**REQUEST A:**
How many lines of the records contain the string "REMOVE", counting only matches in the same case? Reply with the number alone.

**SOURCE PASSAGE:**
■ ■ ■ ■ ■ ■ ■
I started writing this post a few days ago, and it was a little too woe-is-me/I've seen a little turnaround, so I figure a rewrite was in order.
In the weeks since Arizona, my body has not been excited to move. By the end of the third week post-race, I had run a total of 38.5 miles across 7 runs, had ridden my bike exactly zero times, and swam 5 times for a total of 18,5000 meters. Suffice to say, I decided to give up the ghost on the 400 miles of swimming. I looked at it and realized I was going to have to swim at least 5k every day that I could possibly swim (between going home for Christmas, some house guests and the wedding, I had about 16 swimmable days this month.
Running hasn't been great mostly due to the cold. It's been unseasonably cold in the last couple of weeks, and this has been having a really negative affect on my knee. I used to be able to run in shorts into the low 20s, now if it's below 50 it's got to be covered up. It aches all day, and I make it through runs only to have it ache all day after I run. Basically, once I run in a day, that's it for me. No swimming, no riding. Have to do those first. Pretty much I will only be running at night for the next few months.
I ran a week ago (Thursday) without a watch for the first time in a real long time. I was trying to trick my brain into running however necessary. I ran the same run on Saturday following the timing of the Figgy Pudding 5k, and didn't run terribly slow, so I felt better about that. But it still didn't feel comfortable. Saturday afternoon/evening was our annual Christgiving pot-luck dinner, a great new tradition for our team in Baltimore, and then the Festivus celebration followed. After a pretty late night, Sunday was a flush-the-gunk run with Pat, Cheese and Brennan. The run was really slow, but I did feel slightly better than Saturday.
■ ■ ■ ■ ■ ■ ■
**EXTRACTED DATA:**
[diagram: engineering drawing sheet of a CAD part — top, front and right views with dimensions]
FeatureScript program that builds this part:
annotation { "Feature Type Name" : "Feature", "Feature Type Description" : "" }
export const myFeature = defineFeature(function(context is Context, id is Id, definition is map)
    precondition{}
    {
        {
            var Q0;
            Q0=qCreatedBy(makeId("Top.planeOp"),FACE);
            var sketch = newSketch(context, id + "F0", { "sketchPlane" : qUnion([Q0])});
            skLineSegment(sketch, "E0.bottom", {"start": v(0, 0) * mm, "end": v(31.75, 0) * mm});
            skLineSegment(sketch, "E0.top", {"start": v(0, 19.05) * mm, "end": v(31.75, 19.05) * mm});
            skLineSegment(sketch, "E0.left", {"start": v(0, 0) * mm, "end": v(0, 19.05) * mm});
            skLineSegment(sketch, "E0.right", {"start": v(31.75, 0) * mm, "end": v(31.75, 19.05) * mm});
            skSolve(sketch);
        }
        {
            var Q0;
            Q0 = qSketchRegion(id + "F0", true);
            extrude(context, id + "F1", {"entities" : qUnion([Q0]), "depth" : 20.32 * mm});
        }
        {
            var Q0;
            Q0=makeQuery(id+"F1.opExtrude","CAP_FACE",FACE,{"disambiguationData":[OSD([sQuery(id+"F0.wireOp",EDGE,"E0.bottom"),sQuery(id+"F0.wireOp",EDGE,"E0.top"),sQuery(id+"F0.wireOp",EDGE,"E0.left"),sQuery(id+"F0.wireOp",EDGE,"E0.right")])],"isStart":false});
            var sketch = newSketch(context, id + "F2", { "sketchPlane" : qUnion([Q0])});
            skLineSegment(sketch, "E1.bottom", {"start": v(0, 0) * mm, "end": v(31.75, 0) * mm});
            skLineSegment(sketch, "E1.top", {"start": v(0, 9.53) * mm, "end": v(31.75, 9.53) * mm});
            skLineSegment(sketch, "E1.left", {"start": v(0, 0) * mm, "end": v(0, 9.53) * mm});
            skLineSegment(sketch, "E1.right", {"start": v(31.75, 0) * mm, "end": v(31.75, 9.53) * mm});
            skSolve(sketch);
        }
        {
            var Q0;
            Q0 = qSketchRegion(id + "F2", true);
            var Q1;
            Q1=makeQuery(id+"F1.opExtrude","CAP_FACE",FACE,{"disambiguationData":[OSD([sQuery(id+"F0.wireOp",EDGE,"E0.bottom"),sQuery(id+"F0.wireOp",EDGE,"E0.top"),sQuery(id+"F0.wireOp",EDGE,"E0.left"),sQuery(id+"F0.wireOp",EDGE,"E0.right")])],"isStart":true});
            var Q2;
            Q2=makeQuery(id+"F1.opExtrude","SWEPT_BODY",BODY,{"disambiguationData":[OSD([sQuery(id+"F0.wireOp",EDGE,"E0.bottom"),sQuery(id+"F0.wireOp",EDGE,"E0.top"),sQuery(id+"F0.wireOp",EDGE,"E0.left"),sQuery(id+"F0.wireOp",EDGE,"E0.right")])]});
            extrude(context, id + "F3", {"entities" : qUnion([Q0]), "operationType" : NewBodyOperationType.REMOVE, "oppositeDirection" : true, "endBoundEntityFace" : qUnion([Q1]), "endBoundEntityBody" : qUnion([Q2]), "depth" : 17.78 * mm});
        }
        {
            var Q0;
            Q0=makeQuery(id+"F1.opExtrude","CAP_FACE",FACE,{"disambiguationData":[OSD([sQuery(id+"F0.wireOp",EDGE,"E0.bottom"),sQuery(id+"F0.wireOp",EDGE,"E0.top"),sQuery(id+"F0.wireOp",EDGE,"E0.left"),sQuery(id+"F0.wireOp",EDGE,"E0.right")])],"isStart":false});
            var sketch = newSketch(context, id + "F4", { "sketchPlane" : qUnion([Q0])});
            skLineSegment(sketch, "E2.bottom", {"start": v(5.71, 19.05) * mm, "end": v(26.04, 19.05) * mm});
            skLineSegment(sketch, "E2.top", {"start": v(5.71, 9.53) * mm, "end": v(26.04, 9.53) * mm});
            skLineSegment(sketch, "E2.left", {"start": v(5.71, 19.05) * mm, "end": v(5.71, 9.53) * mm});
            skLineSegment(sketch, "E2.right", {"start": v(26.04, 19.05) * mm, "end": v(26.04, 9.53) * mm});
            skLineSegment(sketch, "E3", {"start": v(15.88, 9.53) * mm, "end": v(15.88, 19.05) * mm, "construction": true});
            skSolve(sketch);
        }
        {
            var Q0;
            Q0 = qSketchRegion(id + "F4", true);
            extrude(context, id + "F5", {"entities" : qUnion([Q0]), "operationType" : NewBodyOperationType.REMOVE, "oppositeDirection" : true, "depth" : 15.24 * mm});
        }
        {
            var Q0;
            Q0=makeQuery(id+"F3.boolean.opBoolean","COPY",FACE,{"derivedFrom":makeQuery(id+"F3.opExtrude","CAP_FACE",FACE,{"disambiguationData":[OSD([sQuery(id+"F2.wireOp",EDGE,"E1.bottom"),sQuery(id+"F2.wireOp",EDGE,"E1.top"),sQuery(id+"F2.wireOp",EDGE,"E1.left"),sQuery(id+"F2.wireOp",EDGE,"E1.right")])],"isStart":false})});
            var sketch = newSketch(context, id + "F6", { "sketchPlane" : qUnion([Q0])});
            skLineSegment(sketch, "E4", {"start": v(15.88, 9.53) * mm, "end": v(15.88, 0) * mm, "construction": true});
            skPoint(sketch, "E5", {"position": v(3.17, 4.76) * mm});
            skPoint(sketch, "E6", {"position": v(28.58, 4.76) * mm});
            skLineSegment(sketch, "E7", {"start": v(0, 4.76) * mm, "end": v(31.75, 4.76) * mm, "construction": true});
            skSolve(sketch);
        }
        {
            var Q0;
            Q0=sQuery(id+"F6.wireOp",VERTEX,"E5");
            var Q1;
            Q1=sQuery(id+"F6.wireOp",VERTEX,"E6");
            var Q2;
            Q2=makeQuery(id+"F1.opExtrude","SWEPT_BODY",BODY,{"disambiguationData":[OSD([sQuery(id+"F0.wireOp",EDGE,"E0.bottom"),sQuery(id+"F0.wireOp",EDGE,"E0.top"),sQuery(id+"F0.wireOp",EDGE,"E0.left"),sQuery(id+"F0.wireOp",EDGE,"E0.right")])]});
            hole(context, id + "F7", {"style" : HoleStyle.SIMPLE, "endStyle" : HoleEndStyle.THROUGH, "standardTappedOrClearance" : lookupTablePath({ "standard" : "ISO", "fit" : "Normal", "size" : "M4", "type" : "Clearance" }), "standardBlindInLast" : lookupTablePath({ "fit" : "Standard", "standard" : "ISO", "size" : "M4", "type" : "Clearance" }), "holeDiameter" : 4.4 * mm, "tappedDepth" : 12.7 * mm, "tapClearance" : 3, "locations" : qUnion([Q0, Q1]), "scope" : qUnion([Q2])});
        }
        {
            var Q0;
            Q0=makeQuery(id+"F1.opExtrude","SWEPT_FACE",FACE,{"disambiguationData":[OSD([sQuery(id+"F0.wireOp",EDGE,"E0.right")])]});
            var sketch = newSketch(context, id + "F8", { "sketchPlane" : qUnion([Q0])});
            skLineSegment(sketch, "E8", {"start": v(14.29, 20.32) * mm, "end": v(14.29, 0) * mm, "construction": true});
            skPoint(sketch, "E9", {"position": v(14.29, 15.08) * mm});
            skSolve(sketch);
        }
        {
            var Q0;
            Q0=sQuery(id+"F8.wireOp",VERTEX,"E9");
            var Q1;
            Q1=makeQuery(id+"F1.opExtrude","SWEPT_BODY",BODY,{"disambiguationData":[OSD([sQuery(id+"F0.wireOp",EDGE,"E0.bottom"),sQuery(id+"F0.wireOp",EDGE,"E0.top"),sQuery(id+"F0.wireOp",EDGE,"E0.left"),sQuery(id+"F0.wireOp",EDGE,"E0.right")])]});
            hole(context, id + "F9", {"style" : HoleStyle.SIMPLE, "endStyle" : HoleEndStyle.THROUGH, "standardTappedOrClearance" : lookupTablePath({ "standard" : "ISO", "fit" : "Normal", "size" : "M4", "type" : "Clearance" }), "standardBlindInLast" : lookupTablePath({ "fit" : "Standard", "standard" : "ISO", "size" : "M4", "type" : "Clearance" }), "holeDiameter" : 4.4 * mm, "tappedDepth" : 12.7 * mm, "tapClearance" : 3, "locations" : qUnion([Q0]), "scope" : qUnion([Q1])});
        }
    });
■ ■ ■ ■ ■ ■ ■
**REQUEST B:**
Answer these questions about the running post:
(i) How many miles had the writer run by the end of the third week after the race?
(ii) What event took place on Saturday afternoon/evening before the Festivus celebration?
(iii) Who went on the Sunday flush-the-gunk run with the writer?

**TASK SOLUTION A:**
2

**TASK SOLUTION B:**
(i) 38.5 miles, across 7 runs.
(ii) The annual Christgiving pot-luck dinner.
(iii) Pat, Cheese and Brennan.